In Europe, the lyric emerged as the principal poetic form of the 19th century and came to be seen as synonymous with poetry.

  • Romantic
  • lyric poetry consisted of first-person accounts of the thoughts and feelings of a specific moment; the feelings were extreme but personal.

    The traditional sonnet was revived in Britain, with William Wordsworth writing more sonnets than all other British poet. Other important Romantic lyric writers of the period include Samuel Taylor Coleridge, John Keats, Percy Bysshe Shelley, and Lord Byron. Later in the century, the Victorian lyric was more linguistically self-conscious and defensive than the Romantic forms had been. Such Victorian lyric poets include Alfred Lord Tennyson and Christina Rossetti.

    Lyric poetry was popular with the German reading public between 1830 and 1890, as shown in the number of poetry anthologies published in the period. According to Georg Lukács, the verse of Joseph von Eichendorff exemplified the German Romantic revival of the folk-song tradition initiated by Goethe, Herder, and Arnim and Brentano's Des Knaben Wunderhorn.

    France also saw a revival of the lyric voice during the 19th century. The lyric became the dominant mode of French poetry during this period.: 15  For Walter Benjamin, Charles Baudelaire was the last example of lyric poetry "successful on a mass scale" in Europe.

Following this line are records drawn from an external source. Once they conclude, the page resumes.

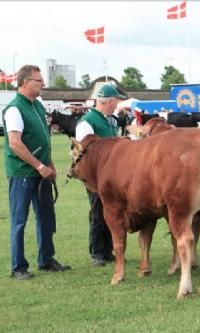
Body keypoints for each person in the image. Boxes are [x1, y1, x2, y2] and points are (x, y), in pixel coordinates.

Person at [2, 65, 71, 280]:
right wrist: (39, 166)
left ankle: (46, 259)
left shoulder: (38, 106)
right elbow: (15, 143)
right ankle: (18, 267)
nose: (43, 84)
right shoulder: (15, 109)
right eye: (38, 81)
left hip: (41, 172)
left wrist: (48, 164)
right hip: (22, 172)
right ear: (25, 83)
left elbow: (44, 140)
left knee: (46, 217)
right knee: (20, 220)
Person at [75, 84, 126, 266]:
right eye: (116, 101)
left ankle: (108, 250)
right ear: (110, 102)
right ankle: (97, 252)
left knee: (110, 211)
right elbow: (84, 151)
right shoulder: (87, 122)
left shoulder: (110, 120)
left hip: (112, 175)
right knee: (97, 212)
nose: (117, 105)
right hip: (96, 176)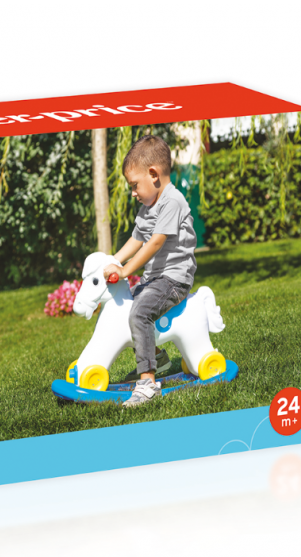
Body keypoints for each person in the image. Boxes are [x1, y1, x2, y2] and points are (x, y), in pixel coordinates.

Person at [103, 135, 197, 407]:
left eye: (135, 185)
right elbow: (136, 238)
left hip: (174, 279)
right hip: (155, 279)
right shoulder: (148, 205)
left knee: (141, 312)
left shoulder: (172, 201)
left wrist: (125, 271)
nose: (133, 192)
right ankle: (158, 357)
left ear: (153, 174)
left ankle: (147, 384)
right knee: (124, 307)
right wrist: (112, 260)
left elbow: (154, 242)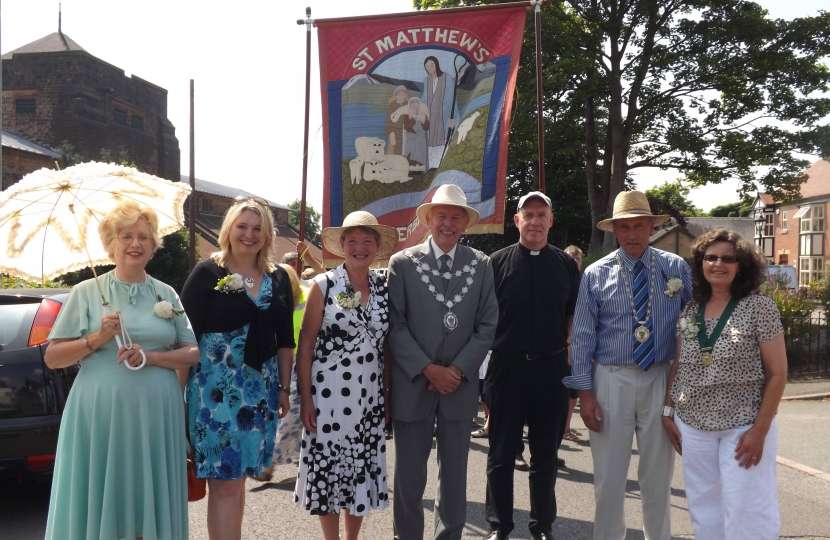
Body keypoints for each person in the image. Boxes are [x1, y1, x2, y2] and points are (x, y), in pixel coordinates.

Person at [44, 200, 199, 540]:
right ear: (110, 243)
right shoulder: (85, 292)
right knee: (102, 492)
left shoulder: (166, 293)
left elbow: (192, 351)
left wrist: (152, 357)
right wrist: (99, 337)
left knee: (150, 496)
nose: (135, 244)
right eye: (126, 236)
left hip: (157, 411)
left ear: (153, 244)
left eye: (144, 236)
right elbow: (53, 358)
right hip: (99, 411)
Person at [565, 190, 692, 540]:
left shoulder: (675, 268)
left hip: (661, 376)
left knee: (658, 474)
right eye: (625, 227)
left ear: (652, 226)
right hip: (610, 379)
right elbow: (582, 339)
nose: (633, 233)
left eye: (640, 225)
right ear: (615, 231)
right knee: (608, 475)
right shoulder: (594, 274)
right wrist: (585, 396)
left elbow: (695, 320)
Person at [387, 183, 499, 540]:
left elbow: (487, 324)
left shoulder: (480, 265)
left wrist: (456, 370)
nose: (448, 223)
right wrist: (427, 368)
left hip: (459, 386)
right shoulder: (402, 263)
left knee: (454, 476)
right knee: (408, 477)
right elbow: (395, 323)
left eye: (456, 217)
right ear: (429, 220)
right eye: (442, 216)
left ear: (465, 224)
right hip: (413, 383)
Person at [180, 196, 294, 540]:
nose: (249, 234)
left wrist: (285, 388)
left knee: (238, 481)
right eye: (242, 226)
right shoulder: (208, 273)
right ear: (229, 229)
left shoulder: (279, 278)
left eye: (258, 228)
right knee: (226, 486)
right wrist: (177, 396)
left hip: (261, 393)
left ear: (268, 234)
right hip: (216, 398)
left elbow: (285, 339)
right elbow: (184, 338)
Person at [663, 229, 786, 539]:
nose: (719, 264)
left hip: (742, 427)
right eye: (711, 257)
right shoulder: (692, 309)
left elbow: (778, 374)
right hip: (692, 426)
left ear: (741, 265)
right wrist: (668, 410)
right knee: (704, 508)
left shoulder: (759, 307)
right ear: (701, 263)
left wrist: (760, 430)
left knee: (748, 509)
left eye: (728, 259)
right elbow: (680, 364)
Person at [294, 210, 398, 540]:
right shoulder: (323, 285)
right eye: (352, 240)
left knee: (360, 474)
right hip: (328, 396)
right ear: (341, 246)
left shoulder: (385, 287)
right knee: (328, 471)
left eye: (367, 240)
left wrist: (387, 396)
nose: (360, 247)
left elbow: (387, 349)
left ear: (378, 246)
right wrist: (305, 398)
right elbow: (305, 344)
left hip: (368, 397)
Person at [483, 192, 581, 540]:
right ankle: (500, 526)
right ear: (517, 220)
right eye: (529, 214)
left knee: (545, 455)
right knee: (500, 453)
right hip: (507, 367)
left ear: (551, 220)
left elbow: (573, 315)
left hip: (551, 369)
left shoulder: (567, 265)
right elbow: (483, 319)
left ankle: (542, 526)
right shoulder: (496, 262)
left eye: (542, 215)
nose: (535, 221)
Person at [255, 263, 307, 480]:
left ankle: (269, 464)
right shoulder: (275, 300)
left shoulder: (305, 300)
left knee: (290, 417)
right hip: (280, 364)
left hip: (299, 365)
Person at [562, 245, 584, 443]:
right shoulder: (559, 279)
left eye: (577, 258)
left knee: (573, 394)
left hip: (580, 346)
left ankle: (566, 428)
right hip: (563, 347)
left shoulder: (586, 281)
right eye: (570, 257)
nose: (574, 261)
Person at [422, 56, 458, 169]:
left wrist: (450, 116)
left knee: (443, 137)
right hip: (430, 116)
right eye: (427, 66)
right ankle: (432, 166)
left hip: (443, 115)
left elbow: (451, 98)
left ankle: (443, 165)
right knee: (429, 140)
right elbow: (424, 98)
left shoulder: (446, 78)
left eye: (431, 64)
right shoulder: (426, 80)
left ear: (437, 64)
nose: (429, 67)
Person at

    In Russia, Aleksandr Pushkin exemplified a rise of lyric poetry during the 18th and early 19th centuries. The Swedish "Phosphorists" were influenced by the Romantic movement and their chief poet Per Daniel Amadeus Atterbom produced numerous lyric poems. Italian lyric poets of the period include Gabriele D'Annunzio. Spanish lyric poets include Gustavo Adolfo Bécquer, Rosalía de Castro, and José de Espronceda. Japanese lyric poets include Taneda Santoka, Masaoka Shiki, and Ishikawa Takuboku.

    In the earlier years of the 20th century rhymed lyric poetry, usually expressing the feelings of the poet, was the dominant poetic form in the United States, Europe, and the British colonies. The English Georgian poets and their contemporaries such(a) as A. E. Housman, Walter de la Mare, and Edmund Blunden used the lyric form. The Bengali poet Rabindranath Tagore was praised by William Butler Yeats for his lyric poetry; Yeats compared him to the troubadour poets when the two met in 1912.

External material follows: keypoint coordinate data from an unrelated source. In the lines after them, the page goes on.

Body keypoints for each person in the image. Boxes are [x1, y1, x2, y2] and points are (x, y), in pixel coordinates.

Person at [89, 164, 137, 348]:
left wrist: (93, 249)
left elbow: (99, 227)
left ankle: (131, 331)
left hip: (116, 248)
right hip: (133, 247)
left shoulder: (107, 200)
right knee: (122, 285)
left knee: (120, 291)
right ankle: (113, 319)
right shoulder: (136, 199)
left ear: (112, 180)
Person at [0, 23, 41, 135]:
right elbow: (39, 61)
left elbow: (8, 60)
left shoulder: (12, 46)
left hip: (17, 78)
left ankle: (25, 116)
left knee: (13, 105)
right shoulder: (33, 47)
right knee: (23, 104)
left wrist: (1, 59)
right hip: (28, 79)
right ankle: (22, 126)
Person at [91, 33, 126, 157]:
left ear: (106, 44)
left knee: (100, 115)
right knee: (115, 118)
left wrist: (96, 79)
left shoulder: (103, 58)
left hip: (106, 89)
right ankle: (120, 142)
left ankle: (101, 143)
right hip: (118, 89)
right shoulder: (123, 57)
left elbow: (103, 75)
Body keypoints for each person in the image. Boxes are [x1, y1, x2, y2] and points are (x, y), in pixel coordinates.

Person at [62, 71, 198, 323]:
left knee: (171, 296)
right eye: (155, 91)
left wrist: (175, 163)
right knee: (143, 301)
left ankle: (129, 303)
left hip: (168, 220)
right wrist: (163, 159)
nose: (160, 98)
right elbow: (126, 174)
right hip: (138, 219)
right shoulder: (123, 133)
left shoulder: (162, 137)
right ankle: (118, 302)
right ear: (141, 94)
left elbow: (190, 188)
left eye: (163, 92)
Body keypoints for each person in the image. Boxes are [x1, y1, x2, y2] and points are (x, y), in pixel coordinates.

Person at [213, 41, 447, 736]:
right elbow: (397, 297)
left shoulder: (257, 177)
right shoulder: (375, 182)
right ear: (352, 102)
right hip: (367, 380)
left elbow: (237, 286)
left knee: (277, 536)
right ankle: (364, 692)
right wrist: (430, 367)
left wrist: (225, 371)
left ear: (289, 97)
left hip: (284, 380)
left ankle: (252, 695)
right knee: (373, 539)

    The relevance and acceptability of the lyric in the modern age was, though, called into question by modernist poets such(a) as Ezra Pound, T. S. Eliot, H.D., and William Carlos Williams, who rejected the English lyric form of the 19th century, feeling that it relied too heavily on melodious language, rather than complexity of thought.: 49 

    After World War II, the American New Criticism returned to the lyric, advocating a poetry that made conventional use of rhyme, meter, and stanzas, and was modestly personal in the lyric tradition.

    Lyric poetry dealing with relationships, sex, and home life constituted the new mainstream of American poetry in the middle of the 20th century, following such movements as the Black Mountain movement with Projective verse or "open field" composition as represented by Charles Olson, and also Language Poetry which aimed for extreme minimalism along with numerous other experimental verse movements throughout the remainder of the 20th century, up into today where these questions of what constitutes poetry, lyrical or otherwise, are still being discussed but now in the context of hypertext and multimedia as it is for used via the Internet.

    With the advancement of internet communication technology, poetry saw a surge in various online media especially podcasts. Kevin Young, poetry editor at The New Yorker, remarked that "podcasts connect poetry to a alive thing".